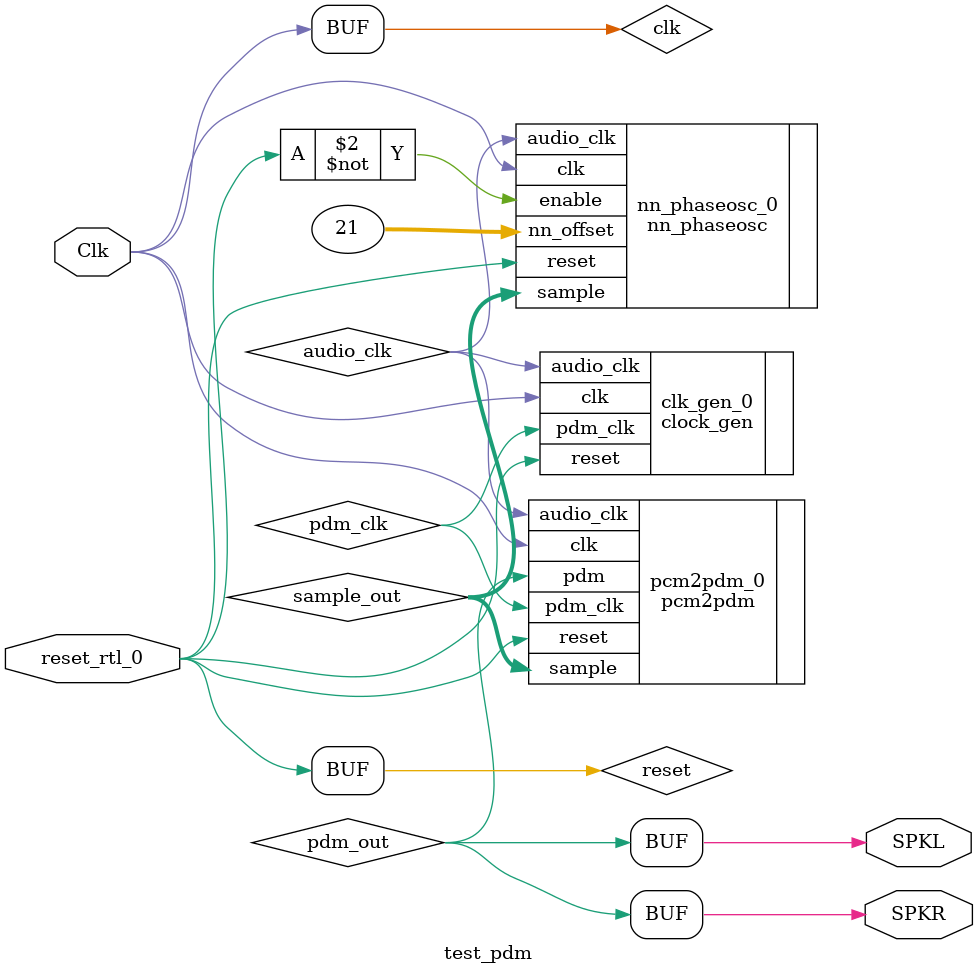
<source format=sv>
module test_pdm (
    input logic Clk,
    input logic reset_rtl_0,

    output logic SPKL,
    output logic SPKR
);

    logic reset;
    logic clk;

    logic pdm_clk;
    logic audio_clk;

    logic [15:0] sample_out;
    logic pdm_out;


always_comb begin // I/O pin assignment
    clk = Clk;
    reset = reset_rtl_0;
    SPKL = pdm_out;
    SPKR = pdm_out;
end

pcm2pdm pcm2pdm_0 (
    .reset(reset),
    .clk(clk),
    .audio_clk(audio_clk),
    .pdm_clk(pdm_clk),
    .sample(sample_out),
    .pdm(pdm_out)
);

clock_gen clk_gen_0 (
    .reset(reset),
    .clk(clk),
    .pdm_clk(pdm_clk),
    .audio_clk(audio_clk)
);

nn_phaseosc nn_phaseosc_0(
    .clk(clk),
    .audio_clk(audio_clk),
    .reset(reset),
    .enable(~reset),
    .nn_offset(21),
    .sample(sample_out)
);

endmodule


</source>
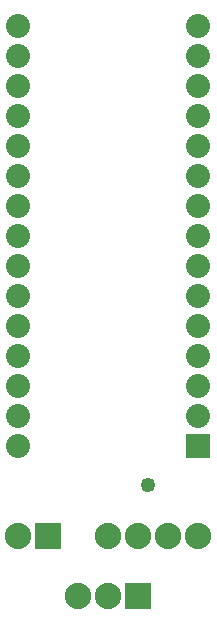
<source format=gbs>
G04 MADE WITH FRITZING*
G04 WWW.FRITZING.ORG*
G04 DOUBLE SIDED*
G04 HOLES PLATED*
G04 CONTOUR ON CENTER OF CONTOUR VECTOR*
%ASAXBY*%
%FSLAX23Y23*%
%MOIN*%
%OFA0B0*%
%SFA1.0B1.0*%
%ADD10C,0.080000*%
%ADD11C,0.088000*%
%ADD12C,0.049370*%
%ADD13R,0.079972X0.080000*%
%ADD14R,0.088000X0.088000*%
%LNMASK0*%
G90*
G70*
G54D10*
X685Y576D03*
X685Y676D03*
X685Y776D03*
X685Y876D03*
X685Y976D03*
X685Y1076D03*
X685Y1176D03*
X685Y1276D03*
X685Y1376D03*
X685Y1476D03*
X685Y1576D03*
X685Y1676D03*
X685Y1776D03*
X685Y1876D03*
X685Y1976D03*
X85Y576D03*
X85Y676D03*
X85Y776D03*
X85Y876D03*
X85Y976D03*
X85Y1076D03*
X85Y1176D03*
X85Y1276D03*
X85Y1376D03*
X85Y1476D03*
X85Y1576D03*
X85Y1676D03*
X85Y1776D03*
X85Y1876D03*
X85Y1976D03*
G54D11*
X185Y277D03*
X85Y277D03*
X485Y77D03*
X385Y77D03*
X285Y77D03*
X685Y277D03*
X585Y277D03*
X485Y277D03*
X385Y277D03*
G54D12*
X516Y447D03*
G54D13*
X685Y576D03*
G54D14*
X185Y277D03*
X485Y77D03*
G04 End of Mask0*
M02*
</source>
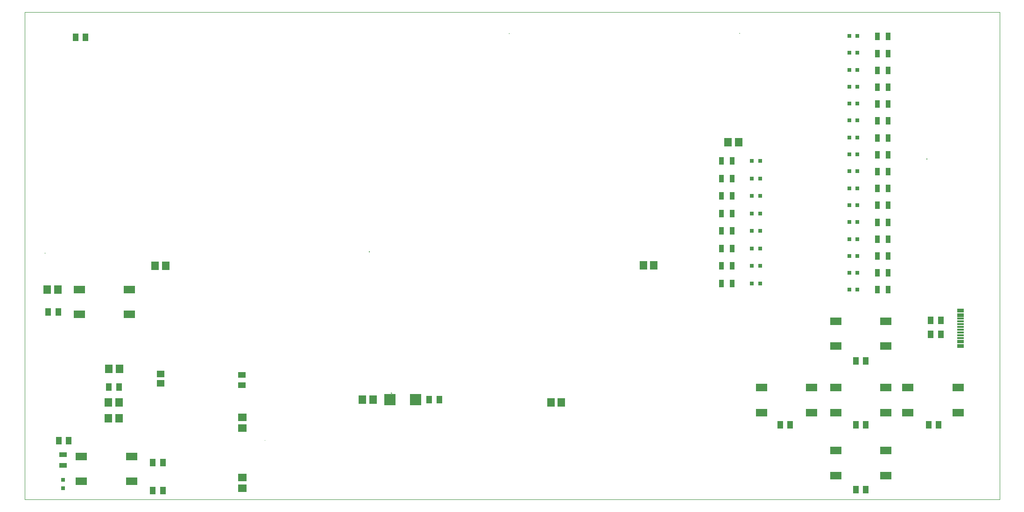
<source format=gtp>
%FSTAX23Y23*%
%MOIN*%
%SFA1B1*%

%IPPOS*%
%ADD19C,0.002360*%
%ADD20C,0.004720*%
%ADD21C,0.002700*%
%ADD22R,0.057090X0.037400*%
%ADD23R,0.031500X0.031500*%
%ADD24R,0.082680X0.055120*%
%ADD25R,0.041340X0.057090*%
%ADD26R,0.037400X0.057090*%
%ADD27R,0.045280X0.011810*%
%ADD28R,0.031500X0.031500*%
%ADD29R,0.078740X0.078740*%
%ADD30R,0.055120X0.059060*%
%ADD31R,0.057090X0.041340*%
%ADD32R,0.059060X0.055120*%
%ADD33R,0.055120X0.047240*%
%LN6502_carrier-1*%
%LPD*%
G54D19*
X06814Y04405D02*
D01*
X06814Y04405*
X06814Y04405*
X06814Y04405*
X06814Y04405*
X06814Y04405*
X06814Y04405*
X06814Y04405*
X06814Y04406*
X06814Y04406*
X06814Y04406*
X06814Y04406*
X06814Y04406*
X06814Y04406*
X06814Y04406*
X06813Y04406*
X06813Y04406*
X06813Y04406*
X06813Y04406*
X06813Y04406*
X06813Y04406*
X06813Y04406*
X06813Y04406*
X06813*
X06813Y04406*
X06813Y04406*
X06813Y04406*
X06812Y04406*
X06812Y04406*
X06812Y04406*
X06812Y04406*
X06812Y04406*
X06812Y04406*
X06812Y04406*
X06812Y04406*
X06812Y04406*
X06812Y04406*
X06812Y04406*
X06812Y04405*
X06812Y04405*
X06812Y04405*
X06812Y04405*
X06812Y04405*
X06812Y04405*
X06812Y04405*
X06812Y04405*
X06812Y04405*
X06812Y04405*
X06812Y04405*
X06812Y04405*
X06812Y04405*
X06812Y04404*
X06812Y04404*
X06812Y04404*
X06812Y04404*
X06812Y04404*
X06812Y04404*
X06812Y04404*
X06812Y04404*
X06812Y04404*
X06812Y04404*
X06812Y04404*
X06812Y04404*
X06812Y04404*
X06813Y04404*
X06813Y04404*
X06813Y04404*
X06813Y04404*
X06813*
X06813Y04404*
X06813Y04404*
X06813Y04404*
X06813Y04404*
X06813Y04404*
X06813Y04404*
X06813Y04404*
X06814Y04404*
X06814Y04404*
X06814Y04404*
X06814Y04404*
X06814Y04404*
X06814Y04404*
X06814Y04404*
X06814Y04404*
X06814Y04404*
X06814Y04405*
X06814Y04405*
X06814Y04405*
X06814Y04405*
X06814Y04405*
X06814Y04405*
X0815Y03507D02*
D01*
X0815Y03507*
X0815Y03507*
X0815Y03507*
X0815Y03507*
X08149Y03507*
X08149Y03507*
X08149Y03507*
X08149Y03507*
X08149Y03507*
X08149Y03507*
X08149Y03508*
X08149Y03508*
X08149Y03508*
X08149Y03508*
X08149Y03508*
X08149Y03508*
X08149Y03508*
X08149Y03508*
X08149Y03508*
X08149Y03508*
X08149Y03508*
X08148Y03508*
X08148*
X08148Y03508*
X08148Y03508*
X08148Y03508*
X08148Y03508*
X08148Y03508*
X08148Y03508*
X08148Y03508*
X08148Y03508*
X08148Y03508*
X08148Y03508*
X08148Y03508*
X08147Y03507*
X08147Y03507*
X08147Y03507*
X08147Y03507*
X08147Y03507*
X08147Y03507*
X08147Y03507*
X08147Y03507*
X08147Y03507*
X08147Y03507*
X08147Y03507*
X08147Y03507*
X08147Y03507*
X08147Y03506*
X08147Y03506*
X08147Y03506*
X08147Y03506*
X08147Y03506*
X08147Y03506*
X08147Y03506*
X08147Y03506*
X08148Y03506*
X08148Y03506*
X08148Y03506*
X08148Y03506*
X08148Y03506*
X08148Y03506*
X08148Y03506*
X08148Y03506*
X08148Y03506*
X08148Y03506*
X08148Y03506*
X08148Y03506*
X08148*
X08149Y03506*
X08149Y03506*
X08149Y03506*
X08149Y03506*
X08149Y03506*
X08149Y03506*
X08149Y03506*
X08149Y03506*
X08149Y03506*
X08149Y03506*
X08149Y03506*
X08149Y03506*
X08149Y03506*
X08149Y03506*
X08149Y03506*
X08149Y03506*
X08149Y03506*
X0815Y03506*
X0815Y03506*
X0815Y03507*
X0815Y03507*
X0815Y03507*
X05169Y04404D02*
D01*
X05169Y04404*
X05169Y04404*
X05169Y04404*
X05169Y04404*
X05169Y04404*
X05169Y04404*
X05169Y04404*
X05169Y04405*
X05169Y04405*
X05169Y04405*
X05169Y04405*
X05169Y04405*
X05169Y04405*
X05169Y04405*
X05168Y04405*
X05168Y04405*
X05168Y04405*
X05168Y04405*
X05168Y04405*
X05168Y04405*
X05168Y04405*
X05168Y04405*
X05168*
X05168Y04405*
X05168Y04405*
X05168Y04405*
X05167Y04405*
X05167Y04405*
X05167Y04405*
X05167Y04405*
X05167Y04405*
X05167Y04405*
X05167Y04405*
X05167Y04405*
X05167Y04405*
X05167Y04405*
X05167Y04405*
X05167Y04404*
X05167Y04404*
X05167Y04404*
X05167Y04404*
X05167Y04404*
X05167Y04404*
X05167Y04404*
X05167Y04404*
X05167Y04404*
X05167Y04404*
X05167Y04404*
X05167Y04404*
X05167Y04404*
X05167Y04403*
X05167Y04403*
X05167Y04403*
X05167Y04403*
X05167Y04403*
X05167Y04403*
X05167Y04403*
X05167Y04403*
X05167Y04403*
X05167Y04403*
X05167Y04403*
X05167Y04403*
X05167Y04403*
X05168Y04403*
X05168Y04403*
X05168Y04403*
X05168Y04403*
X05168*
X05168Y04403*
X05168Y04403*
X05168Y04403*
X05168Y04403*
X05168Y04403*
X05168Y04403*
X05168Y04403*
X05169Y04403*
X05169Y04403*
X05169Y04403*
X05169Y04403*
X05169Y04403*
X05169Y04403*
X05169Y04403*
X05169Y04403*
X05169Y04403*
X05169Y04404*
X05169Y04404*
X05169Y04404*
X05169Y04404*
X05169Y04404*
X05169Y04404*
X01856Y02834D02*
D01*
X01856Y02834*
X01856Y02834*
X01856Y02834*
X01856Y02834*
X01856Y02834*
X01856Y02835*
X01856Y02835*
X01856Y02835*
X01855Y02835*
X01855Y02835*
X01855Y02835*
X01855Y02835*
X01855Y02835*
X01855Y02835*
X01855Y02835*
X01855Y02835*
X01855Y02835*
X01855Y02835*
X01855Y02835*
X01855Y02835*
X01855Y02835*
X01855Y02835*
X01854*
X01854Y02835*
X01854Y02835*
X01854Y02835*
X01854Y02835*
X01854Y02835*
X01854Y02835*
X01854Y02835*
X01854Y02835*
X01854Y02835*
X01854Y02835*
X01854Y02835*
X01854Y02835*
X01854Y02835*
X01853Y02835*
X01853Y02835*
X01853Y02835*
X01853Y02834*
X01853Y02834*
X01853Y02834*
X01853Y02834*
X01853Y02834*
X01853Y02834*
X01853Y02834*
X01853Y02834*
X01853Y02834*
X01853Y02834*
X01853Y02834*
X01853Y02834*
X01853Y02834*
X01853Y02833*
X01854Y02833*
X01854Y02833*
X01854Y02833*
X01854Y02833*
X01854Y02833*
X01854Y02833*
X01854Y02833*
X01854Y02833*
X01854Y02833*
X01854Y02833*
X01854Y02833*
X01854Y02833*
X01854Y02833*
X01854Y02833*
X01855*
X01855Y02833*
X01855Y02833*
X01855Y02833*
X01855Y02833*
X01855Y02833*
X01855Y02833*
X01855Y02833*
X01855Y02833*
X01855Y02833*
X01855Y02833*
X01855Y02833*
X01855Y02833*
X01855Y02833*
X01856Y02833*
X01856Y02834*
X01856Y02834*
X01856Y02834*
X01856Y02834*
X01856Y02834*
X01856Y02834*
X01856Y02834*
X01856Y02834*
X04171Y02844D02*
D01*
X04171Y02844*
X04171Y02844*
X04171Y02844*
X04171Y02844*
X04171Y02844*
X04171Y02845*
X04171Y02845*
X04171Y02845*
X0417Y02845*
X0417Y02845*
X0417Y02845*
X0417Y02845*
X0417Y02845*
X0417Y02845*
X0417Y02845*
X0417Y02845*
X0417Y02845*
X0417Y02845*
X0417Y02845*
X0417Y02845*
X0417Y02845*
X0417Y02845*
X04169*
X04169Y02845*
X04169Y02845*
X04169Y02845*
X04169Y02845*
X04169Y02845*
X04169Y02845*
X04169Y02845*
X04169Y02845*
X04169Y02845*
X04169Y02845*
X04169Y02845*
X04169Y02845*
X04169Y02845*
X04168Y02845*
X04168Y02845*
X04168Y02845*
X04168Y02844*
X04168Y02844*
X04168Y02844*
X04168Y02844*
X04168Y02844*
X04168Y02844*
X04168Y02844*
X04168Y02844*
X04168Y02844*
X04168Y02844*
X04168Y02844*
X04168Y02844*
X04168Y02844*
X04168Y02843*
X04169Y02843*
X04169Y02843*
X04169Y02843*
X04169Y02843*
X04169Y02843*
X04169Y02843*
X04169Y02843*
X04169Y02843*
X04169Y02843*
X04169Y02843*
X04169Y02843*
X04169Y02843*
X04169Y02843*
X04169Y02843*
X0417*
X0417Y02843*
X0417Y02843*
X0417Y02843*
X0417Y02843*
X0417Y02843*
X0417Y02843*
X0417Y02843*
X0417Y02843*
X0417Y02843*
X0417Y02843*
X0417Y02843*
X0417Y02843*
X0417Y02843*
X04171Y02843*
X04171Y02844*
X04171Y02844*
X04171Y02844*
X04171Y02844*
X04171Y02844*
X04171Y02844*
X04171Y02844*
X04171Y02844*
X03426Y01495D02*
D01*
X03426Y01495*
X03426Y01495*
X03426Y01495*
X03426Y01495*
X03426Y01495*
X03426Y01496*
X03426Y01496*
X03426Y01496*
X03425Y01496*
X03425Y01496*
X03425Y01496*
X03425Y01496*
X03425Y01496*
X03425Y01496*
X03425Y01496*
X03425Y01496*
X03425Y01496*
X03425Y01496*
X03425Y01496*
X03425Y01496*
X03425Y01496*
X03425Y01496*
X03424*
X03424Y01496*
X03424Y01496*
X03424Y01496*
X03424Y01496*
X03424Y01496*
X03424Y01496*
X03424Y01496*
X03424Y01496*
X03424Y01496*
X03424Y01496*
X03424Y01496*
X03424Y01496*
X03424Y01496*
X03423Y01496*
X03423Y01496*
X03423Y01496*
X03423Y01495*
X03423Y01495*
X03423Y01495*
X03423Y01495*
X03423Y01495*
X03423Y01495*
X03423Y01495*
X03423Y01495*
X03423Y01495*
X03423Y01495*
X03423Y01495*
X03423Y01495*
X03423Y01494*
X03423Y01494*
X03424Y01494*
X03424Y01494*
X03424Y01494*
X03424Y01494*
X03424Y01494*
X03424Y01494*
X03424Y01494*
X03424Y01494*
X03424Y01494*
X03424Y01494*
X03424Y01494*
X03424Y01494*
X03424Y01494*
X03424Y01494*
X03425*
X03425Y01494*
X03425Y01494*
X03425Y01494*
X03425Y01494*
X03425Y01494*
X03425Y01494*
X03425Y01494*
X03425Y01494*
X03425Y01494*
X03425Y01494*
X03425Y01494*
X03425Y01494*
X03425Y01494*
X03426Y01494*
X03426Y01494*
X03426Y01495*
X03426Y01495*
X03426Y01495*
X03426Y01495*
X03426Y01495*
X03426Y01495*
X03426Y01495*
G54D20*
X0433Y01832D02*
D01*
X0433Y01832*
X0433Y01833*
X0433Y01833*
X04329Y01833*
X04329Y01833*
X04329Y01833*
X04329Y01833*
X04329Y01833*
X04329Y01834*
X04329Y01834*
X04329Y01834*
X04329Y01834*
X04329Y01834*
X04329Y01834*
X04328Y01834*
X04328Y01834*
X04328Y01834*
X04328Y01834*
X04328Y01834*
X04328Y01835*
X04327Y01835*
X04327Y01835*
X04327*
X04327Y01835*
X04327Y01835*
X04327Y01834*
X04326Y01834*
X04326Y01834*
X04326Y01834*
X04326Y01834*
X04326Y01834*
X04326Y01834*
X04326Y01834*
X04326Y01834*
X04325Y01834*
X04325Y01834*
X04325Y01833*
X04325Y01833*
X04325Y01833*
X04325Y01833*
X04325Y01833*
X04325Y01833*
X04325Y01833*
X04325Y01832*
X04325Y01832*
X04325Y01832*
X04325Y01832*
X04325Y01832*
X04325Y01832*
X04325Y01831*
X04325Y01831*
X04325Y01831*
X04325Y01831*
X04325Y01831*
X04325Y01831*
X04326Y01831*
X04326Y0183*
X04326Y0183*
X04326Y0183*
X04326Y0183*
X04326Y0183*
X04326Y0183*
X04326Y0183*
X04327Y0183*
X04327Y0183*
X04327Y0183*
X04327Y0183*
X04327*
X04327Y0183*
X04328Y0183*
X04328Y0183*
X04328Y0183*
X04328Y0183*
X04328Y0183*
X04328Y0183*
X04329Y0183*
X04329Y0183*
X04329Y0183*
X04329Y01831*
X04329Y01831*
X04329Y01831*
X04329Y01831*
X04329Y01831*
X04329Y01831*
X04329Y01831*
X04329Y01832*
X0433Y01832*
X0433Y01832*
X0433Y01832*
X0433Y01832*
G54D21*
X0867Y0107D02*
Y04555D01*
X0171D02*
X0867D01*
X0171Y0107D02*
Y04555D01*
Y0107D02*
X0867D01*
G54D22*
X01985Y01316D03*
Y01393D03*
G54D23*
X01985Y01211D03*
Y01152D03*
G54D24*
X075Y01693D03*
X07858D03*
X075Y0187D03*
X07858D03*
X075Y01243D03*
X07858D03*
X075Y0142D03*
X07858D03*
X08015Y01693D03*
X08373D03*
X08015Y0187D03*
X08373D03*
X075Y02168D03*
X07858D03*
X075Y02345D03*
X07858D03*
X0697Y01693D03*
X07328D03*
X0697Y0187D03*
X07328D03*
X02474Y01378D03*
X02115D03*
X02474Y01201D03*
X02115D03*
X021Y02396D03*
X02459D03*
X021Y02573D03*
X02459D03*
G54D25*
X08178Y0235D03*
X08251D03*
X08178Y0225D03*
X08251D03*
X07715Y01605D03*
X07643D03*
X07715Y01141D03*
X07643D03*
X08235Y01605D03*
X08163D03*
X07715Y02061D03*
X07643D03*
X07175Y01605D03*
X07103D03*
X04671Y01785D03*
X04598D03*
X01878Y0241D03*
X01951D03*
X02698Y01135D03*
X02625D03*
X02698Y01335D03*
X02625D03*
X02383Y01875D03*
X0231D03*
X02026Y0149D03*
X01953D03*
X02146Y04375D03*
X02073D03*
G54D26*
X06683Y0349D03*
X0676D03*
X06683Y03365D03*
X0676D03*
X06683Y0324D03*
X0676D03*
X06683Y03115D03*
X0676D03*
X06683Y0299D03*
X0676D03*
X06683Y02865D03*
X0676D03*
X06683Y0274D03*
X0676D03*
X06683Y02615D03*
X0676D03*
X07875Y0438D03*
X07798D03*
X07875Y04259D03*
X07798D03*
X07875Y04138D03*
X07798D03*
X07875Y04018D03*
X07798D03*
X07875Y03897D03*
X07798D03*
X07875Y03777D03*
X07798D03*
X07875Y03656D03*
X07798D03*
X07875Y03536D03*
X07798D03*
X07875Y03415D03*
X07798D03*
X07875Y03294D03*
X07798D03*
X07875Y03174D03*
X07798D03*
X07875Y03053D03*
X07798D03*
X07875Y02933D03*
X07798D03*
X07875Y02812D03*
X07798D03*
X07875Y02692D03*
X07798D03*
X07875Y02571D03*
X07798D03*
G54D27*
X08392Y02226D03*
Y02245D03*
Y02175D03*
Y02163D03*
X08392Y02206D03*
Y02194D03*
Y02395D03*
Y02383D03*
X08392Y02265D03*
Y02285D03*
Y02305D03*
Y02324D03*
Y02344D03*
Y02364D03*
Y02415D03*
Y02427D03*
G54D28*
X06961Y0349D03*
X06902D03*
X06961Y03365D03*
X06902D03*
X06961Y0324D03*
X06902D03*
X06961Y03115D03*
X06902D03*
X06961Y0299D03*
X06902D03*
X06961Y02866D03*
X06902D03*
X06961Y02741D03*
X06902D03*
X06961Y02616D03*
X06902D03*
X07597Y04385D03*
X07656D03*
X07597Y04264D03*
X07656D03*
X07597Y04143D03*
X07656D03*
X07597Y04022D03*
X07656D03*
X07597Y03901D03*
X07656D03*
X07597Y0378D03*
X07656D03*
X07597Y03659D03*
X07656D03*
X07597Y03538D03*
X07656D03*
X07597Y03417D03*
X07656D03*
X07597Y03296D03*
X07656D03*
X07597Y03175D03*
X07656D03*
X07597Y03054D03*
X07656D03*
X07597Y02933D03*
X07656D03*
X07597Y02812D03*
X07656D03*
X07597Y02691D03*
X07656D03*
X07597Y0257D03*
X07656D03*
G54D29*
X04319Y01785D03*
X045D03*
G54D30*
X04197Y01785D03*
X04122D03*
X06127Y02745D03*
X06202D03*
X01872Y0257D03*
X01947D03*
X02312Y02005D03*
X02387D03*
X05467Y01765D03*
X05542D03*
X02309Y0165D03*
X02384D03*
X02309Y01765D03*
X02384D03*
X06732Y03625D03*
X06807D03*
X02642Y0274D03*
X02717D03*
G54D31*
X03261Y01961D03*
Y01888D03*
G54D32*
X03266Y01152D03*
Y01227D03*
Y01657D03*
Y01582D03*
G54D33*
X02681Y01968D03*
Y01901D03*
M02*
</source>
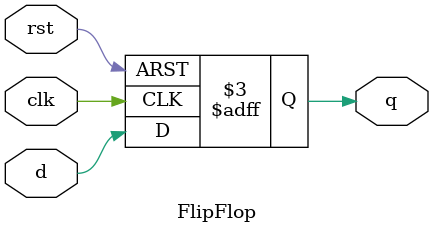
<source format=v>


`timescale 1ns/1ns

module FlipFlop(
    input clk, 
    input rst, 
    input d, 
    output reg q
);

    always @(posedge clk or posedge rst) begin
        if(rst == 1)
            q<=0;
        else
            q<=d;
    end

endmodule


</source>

TASK TO COMPLETE: Only lines holding the word "begin" are wanted, so copy each of them from the records above.

RESPONSE AREA:
always_comb begin // I/O pin assignment
    always @(posedge clk or posedge rst) begin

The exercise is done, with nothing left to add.